Oh yes, Erin, I am with you! I'm a mama of four too, and it is a whirlwind somedays (a lot of days, actually)!! In my pre-child days I would not have said that I enjoy alone time or having things quiet. However, that is something that I've really, really learned to appreciate!! I love my crazy life, but I also really enjoy when they're all sleeping and I get to experience solitude and quiet.
I love this post! The funny thing is, one of the main reasons I read your blog regularly is because I always get a sense of peace and calm! Ha! Ha! You are not alone...obviously from the comments on this post! I am a mother of three and like you, more of a homebody than I ever realized-but I am finding as my children get older (my oldest is in 3rd grade) the busier I am-which means less time at home. Hang in there! Your family seems so precious, and they are blessed to have a Mommy who values and serves their home the way you do.
Erin,I only know you through your blog but so many times I have thought, "those little boys are sooo blessed!" I,too, was glad to hear that you have the normal Mommy moments.
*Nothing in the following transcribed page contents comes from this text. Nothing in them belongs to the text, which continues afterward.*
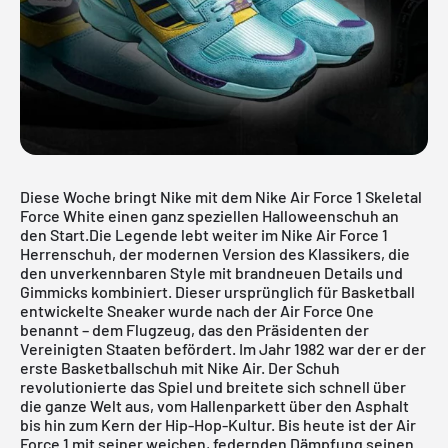
Diese Woche bringt Nike mit dem Nike Air Force 1 Skeletal
Force White einen ganz speziellen Halloweenschuh an
den Start.Die Legende lebt weiter im
Nike Air Force 1
Herrenschuh, der modernen Version des Klassikers, die
den unverkennbaren Style mit brandneuen Details und
Gimmicks kombiniert. Dieser ursprünglich für Basketball
entwickelte Sneaker wurde nach der Air Force One
benannt – dem Flugzeug, das den Präsidenten der
Vereinigten Staaten befördert. Im Jahr 1982 war der er der
erste Basketballschuh mit Nike Air. Der Schuh
revolutionierte das Spiel und breitete sich schnell über
die ganze Welt aus, vom Hallenparkett über den Asphalt
bis hin zum Kern der Hip-Hop-Kultur. Bis heute ist der Air
Force 1 mit seiner weichen, federnden Dämpfung seinen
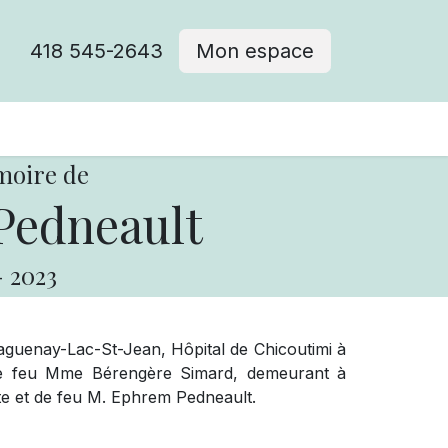
418 545-2643
Mon espace
Cimetière catholique
moire de
Pedneault
-
2023
guenay-Lac-St-Jean, Hôpital de Chicoutimi à
e feu Mme Bérengère Simard, demeurant à
ette et de feu M. Ephrem Pedneault.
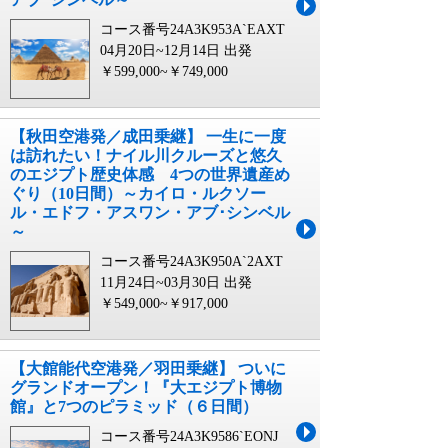
コース番号24A3K953A`EAXT
04月20日~12月14日 出発
￥599,000~￥749,000
【秋田空港発／成田乗継】 一生に一度
は訪れたい！ナイル川クルーズと悠久
のエジプト歴史体感 4つの世界遺産め
ぐり（10日間）～カイロ・ルクソー
ル・エドフ・アスワン・アブ･シンベル
～
コース番号24A3K950A`2AXT
11月24日~03月30日 出発
￥549,000~￥917,000
【大館能代空港発／羽田乗継】 ついに
グランドオープン！『大エジプト博物
館』と7つのピラミッド（６日間）
コース番号24A3K9586`EONJ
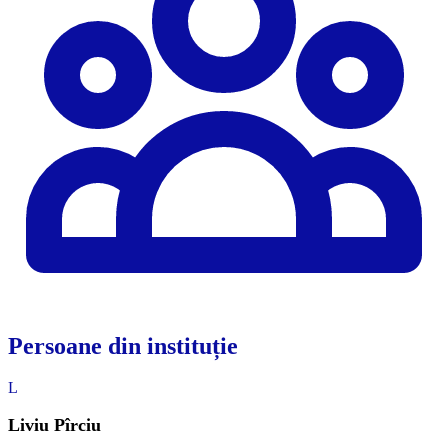
Persoane din instituție
L
Liviu Pîrciu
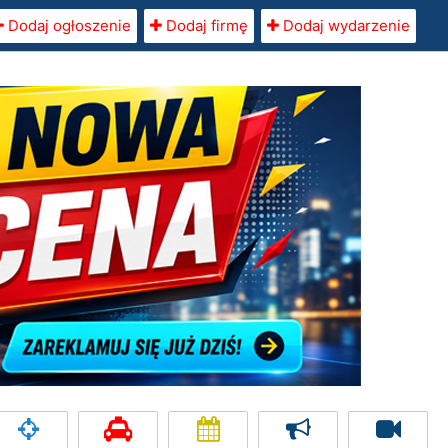
Dodaj ogłoszenie
Dodaj firmę
Dodaj wydarzenie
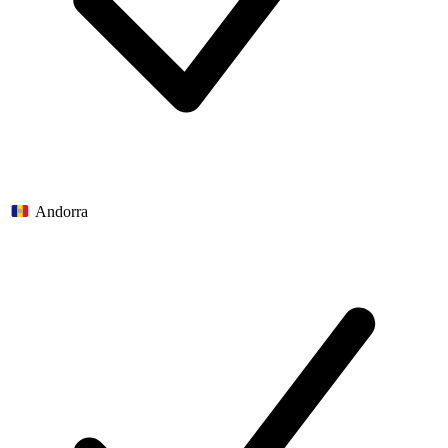
Andorra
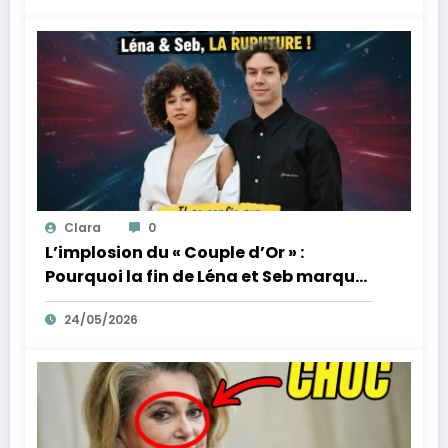
Clara
0
L’implosion du « Couple d’Or » :
Pourquoi la fin de Léna et Seb marque
la fin de l’innocence sur YouTube
24/05/2026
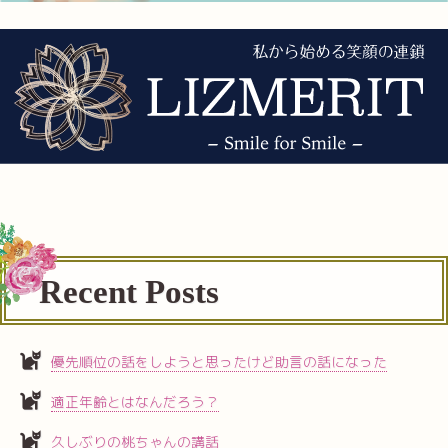
Recent Posts
優先順位の話をしようと思ったけど助言の話になった
適正年齢とはなんだろう？
久しぶりの桃ちゃんの講話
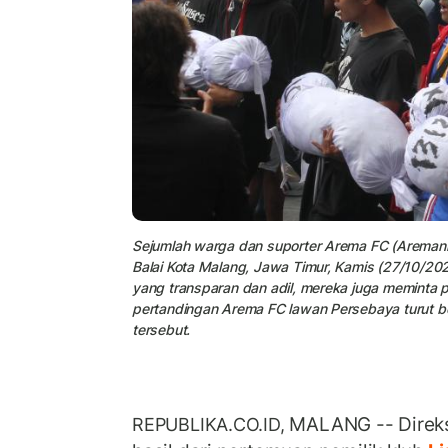
Sejumlah warga dan suporter Arema FC (Aremania)
Balai Kota Malang, Jawa Timur, Kamis (27/10/20
yang transparan dan adil, mereka juga meminta p
pertandingan Arema FC lawan Persebaya turut 
tersebut.
MALANG -- Direk
REPUBLIKA.CO.ID,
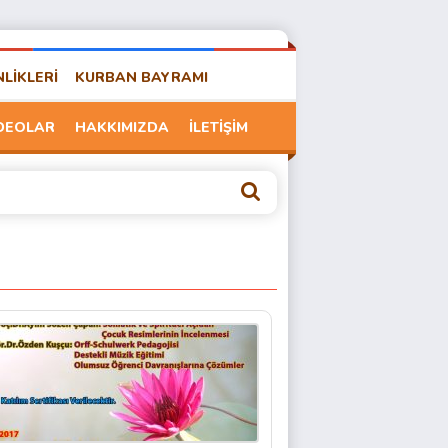
NLİKLERİ
KURBAN BAYRAMI
DEOLAR
HAKKIMIZDA
İLETİŞİM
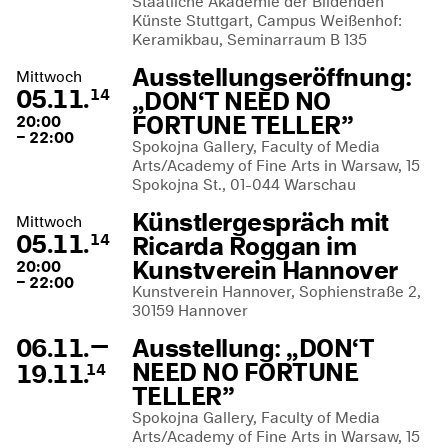
Staatliche Akademie der Bildenden
Künste Stuttgart, Campus Weißenhof:
Keramikbau, Seminarraum B 135
Ausstellungseröffnung:
Mittwoch
05.11.
„DON‘T NEED NO
14
FORTUNE TELLER”
20:00
– 22:00
Spokojna Gallery, Faculty of Media
Arts/Academy of Fine Arts in Warsaw, 15
Spokojna St., 01-044 Warschau
Künstlergespräch mit
Mittwoch
05.11.
Ricarda Roggan im
14
Kunstverein Hannover
20:00
– 22:00
Kunstverein Hannover, Sophienstraße 2,
30159 Hannover
—
06.11.
Ausstellung: „DON‘T
NEED NO FORTUNE
19.11.
14
TELLER”
Spokojna Gallery, Faculty of Media
Arts/Academy of Fine Arts in Warsaw, 15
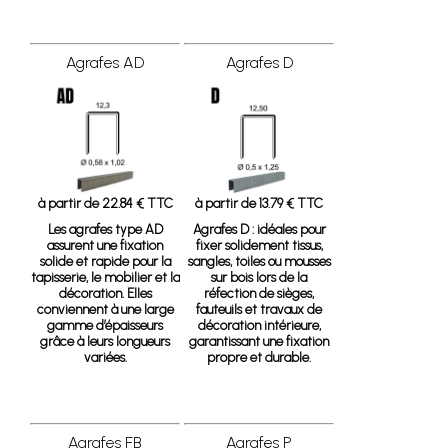
Agrafes AD
Agrafes D
à partir de 22.84 € TTC
à partir de 13.79 € TTC
Les agrafes type AD
Agrafes D
: idéales pour
assurent une fixation
fixer solidement tissus,
solide et rapide pour la
sangles, toiles ou mousses
tapisserie, le mobilier et la
sur bois lors de la
décoration. Elles
réfection de sièges,
conviennent à une large
fauteuils et travaux de
gamme d’épaisseurs
décoration intérieure,
grâce à leurs longueurs
garantissant une fixation
variées.
propre et durable.
Agrafes FB
Agrafes P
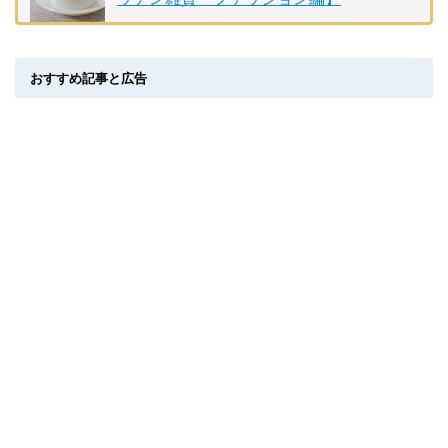
おすすめ記事と広告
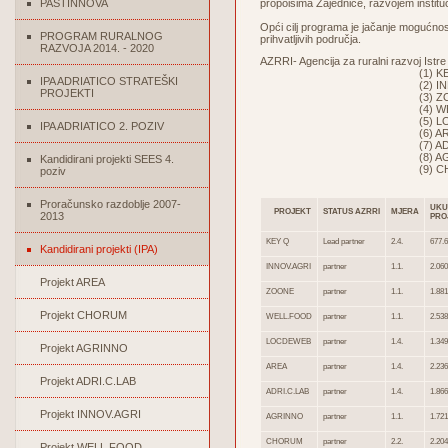
PASTINNOVA
propoisima Zajednice, razvojem institu
Opći cilj programa je jačanje mogućnos
PROGRAM RURALNOG
prihvatljivih područja.
RAZVOJA 2014. - 2020
AZRRI- Agencija za ruralni razvoj Istre
(1) KEY 
IPA ADRIATICO STRATEŠKI
(2) INNOV.A
PROJEKTI
(3) ZOON
(4) WELL.F
(5) LOCDEW
IPA ADRIATICO 2. POZIV
(6) AREA
(7) ADRI.C.
(8) AGRIN
Kandidirani projekti SEES 4.
(9) CHOR
poziv
Proračunsko razdoblje 2007-
UKU
PROJEKT
STATUS AZRRI
MJERA
2013
PRO
KEY Q
Lead partner
2.4.
677.6
Kandidirani projekti (IPA)
INNOV.AGRI
partner
1.1.
2.060
Projekt AREA
ZOONE
partner
1.1.
1.881
Projekt CHORUM
WELL.FOOD
partner
1.1.
2.538
LOCDEWEB
partner
1.4.
1.349
Projekt AGRINNO
AREA
partner
1.4.
2.236
Projekt ADRI.C.LAB
ADRI.C.LAB
partner
1.4.
1.866
Projekt INNOV.AGRI
AGRINNO
partner
1.1.
1.721
CHORUM
partner
2.2.
2.204
Projekt WELL FOOD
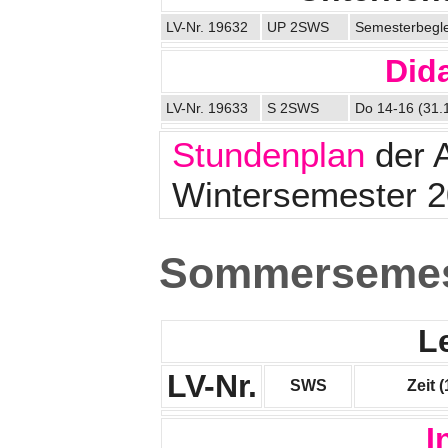
LV-Nr. 19632
UP 2SWS
Semesterbegle
Dida
LV-Nr. 19633
S 2SWS
Do 14-16 (31.
Stundenplan
der A
Wintersemester 
Sommersemes
L
LV-Nr.
SWS
Zeit 
I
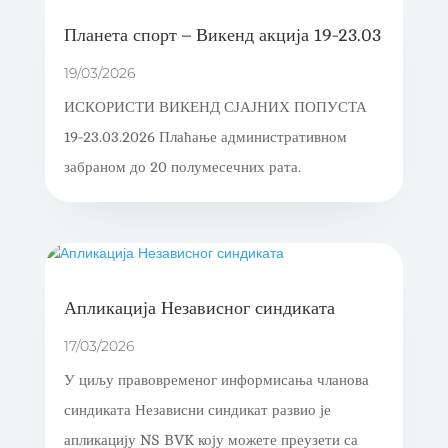
Планета спорт – Викенд акција 19-23.03
19/03/2026
ИСКОРИСТИ ВИКЕНД СЈАЈНИХ ПОПУСТА
19-23.03.2026 Плаћање административном
забраном до 20 полумесечних рата.
Апликација Независног синдиката
17/03/2026
У циљу правовременог информисања чланова
синдиката Независни синдикат развио је
апликацију NS BVK коју можете преузети са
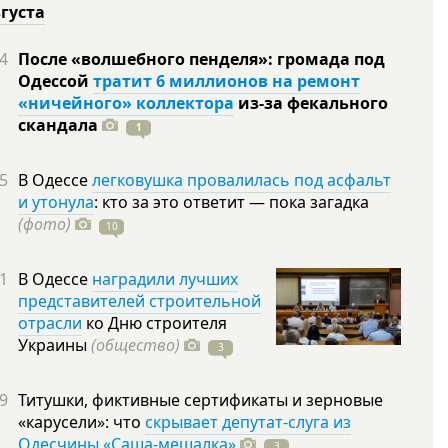
вгуста
4
После «волшебного пенделя»: громада под
Одессой
тратит 6 миллионов на ремонт
«ничейного» коллектора
из-за фекального
скандала
1
5
В Одессе
легковушка провалилась под асфальт
и утонула
: кто за это ответит — пока загадка
(фото)
10
1
В Одессе
наградили лучших
представителей строительной
отрасли
ко Дню строителя
Украины
(общество)
3
9
Титушки, фиктивные сертификаты и зерновые
«карусели»: что
скрывает депутат-слуга из
Одесчины «Саша-мешалка»
3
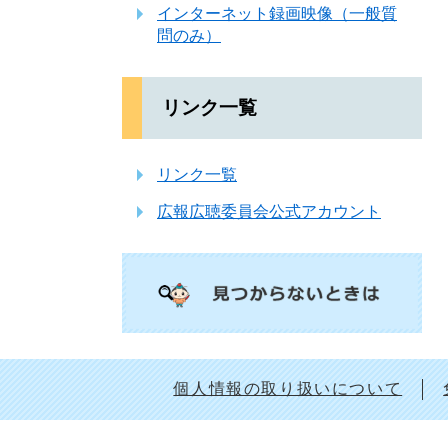
インターネット録画映像（一般質
問のみ）
リンク一覧
リンク一覧
広報広聴委員会公式アカウント
個人情報の取り扱いについて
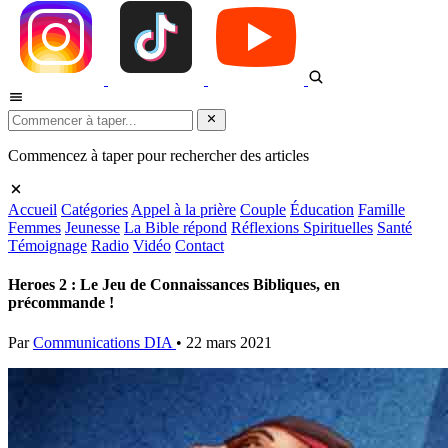
Commencez à taper pour rechercher des articles
Accueil
Catégories
Appel à la prière
Couple
Éducation
Famille
Femmes
Jeunesse
La Bible répond
Réflexions Spirituelles
Santé
Témoignage
Radio
Vidéo
Contact
Heroes 2 : Le Jeu de Connaissances Bibliques, en
précommande !
Par
Communications DIA
•
22 mars 2021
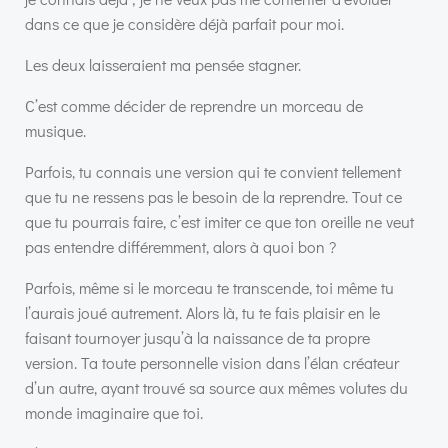
dans ce que je considère déjà parfait pour moi.
Les deux laisseraient ma pensée stagner.
C’est comme décider de reprendre un morceau de
musique.
Parfois, tu connais une version qui te convient tellement
que tu ne ressens pas le besoin de la reprendre. Tout ce
que tu pourrais faire, c’est imiter ce que ton oreille ne veut
pas entendre différemment, alors à quoi bon ?
Parfois, même si le morceau te transcende, toi même tu
l’aurais joué autrement. Alors là, tu te fais plaisir en le
faisant tournoyer jusqu’à la naissance de ta propre
version. Ta toute personnelle vision dans l’élan créateur
d’un autre, ayant trouvé sa source aux mêmes volutes du
monde imaginaire que toi.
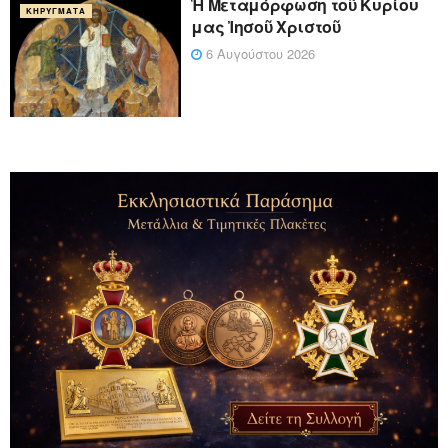
Ἡ Μεταμόρφωση τοῦ Κυρίου
ΚΗΡΎΓΜΑΤΑ
μας Ἰησοῦ Χριστοῦ
6 Αυγούστου 2026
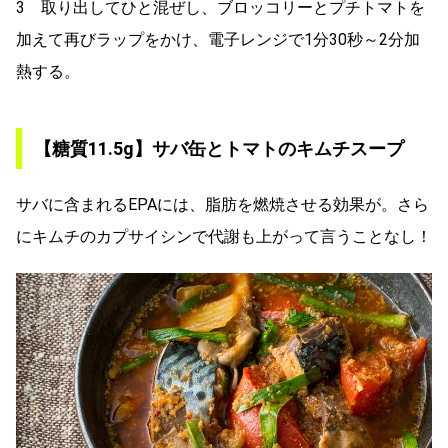
3 取り出してひと混ぜし、ブロッコリーとプチトマトを
加えて再びラップをかけ、電子レンジで1分30秒～2分加
熱する。
【糖質11.5g
】サバ缶とトマトのキムチスープ
サバに含まれるEPAには、脂肪を燃焼させる効果が。さら
にキムチのカプサイシンで代謝も上がって言うことなし！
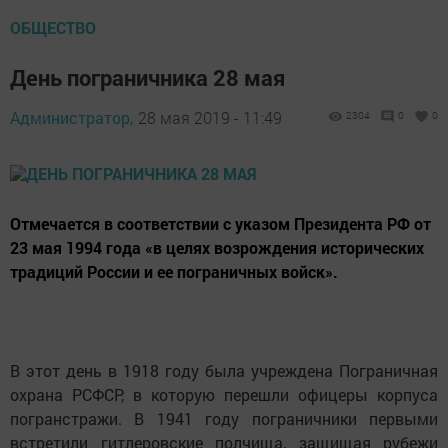
ОБЩЕСТВО
День пограничника 28 мая
Администратор,
28 мая 2019 - 11:49
2304
0
0
Отмечается в соответствии с указом Президента РФ от
23 мая 1994 года «в целях возрождения исторических
традиций России и ее пограничных войск».
В этот день в 1918 году была учреждена Пограничная
охрана РСФСР, в которую перешли офицеры корпуса
погранстражи. В 1941 году пограничники первыми
встретили гитлеровские полчища, защищая рубежи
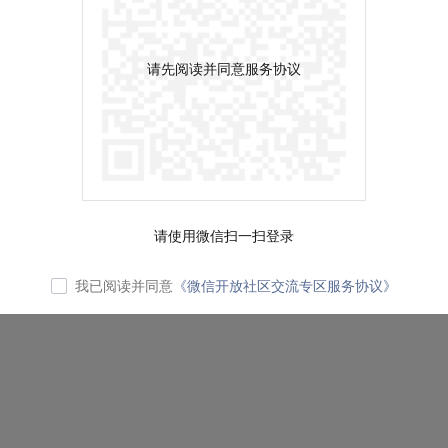
请先阅读并同意服务协议
请使用微信扫一扫登录
我已阅读并同意
《微信开放社区交流专区服务协议》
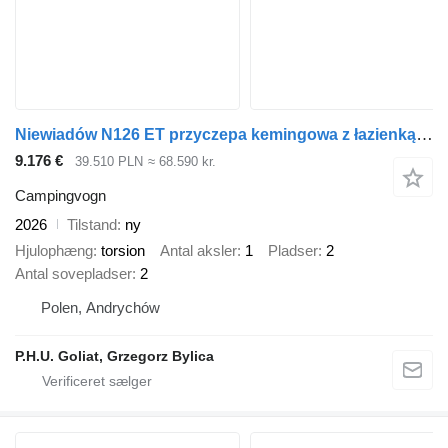
Niewiadów N126 ET przyczepa kemingowa z łazienką BEST PRICE
9.176 €
39.510 PLN
≈ 68.590 kr.
Campingvogn
2026
Tilstand
ny
Hjulophæng
torsion
Antal aksler
1
Pladser
2
Antal sovepladser
2
Polen, Andrychów
P.H.U. Goliat, Grzegorz Bylica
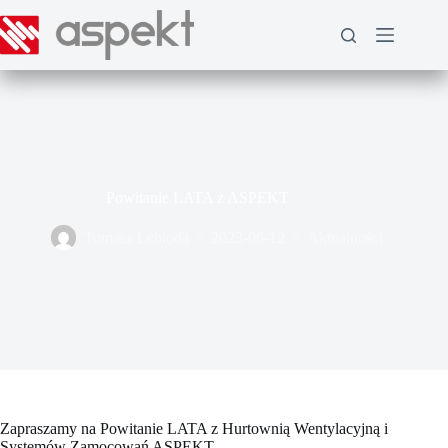
Przejdź
do
treści
Powitanie LATA z ASPEKT
Tomasz Lebioda
2023-06-12
Aktualności
Zapraszamy na Powitanie LATA z Hurtownią Wentylacyjną i
Systemów Zamocowań ASPEKT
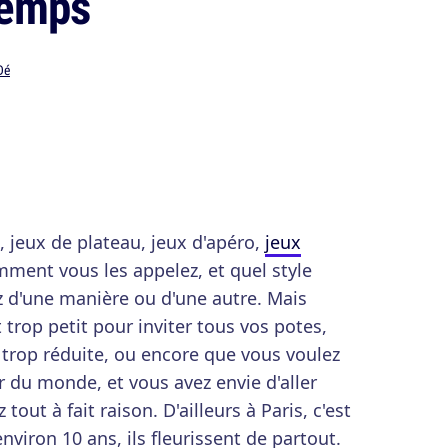
temps
Dé
 jeux de plateau, jeux d'apéro,
jeux
ment vous les appelez, et quel style
z d'une manière ou d'une autre. Mais
 trop petit pour inviter tous vos potes,
trop réduite, ou encore que vous voulez
r du monde, et vous avez envie d'aller
tout à fait raison. D'ailleurs à Paris, c'est
viron 10 ans, ils fleurissent de partout.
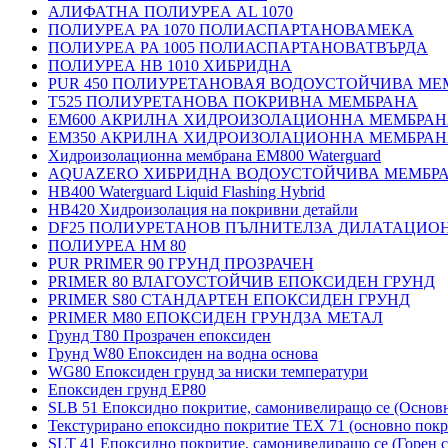
АЛИФАТНА ПОЛИУРЕА AL 1070
ПОЛИУРЕА PA 1070 ПОЛИАСПАРТАНОВАМЕКА
ПОЛИУРЕА PA 1005 ПОЛИАСПАРТАНОВАТВЪРДА
ПОЛИУРЕА HB 1010 ХИБРИДНА
PUR 450 ПОЛИУРЕТАНОВАЯ ВОДОУСТОЙЧИВА МЕ
T525 ПОЛИУРЕТАНОВА ПОКРИВНА МЕМБРАНА
EM600 АКРИЛНА ХИДРОИЗОЛАЦИОННА МЕМБРА
EM350 АКРИЛНА ХИДРОИЗОЛАЦИОННА МЕМБРА
Хидроизолационна мембрана EM800 Waterguard
AQUAZERO ХИБРИДНА ВОДОУСТОЙЧИВА МЕМБР
HB400 Waterguard Liquid Flashing Hybrid
HB420 Хидроизолация на покривни детайли
DF25 ПОЛИУРЕТАНОВ ПЪЛНИТЕЛЗА ДИЛАТАЦИО
ПОЛИУРЕА HM 80
PUR PRIMER 90 ГРУНД ПРОЗРАЧЕН
PRIMER 80 ВЛАГОУСТОЙЧИВ ЕПОКСИДЕН ГРУНД
PRIMER S80 СТАНДАРТЕН ЕПОКСИДЕН ГРУНД
PRIMER M80 ЕПОКСИДЕН ГРУНДЗА МЕТАЛ
Грунд Т80 Прозрачен епоксиден
Грунд W80 Епоксиден на водна основа
WG80 Епоксиден грунд за ниски температури
Епоксиден грунд EP80
SLB 51 Епоксидно покритие, самонивелиращо се (Основ
Текстурирано епоксидно покритие TEX 71 (основно покр
SLT 41 Епоксидно покритие, самонивелиращо се (Горен с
Not because I wish chaos on anyone but I think it is helpful to know we are all having similar experiences. :)
My dh has helped me so much at night as we sit and talk about my need for everything to be a certain way, house neatness, kid's behavior, etc. I think God is doing a lot through me in this wonderful privilege of parenting. Thankfully He will not leave me as I am!
Blessings to you and your sweet ones!
Erin - that is my life too, day after day. Not just one-off crazy times, but all day every day :)
Oh how glad I am for a God who remembers our frailty and sympathises with our very limitedness.
And you know, the kids are so forgiving, aren't they! They probably won't remember a thing of it. they'll just remember the cozy feeling of being part of a large, loving family...
I've never commented before-but you are not alone! I have two boys and a baby on the way. With boys, our house is never quiet or dull! I'm glad to know that I'm not the only one with boys that wrestle, and laundry and dishes that I can't keep up with!
Hang in there-we're all in this together! :)
Oh can I relate! This is typically the scene at my house as well. Thanks for writing this as I know it encouraged a lot of us to know we're in this together.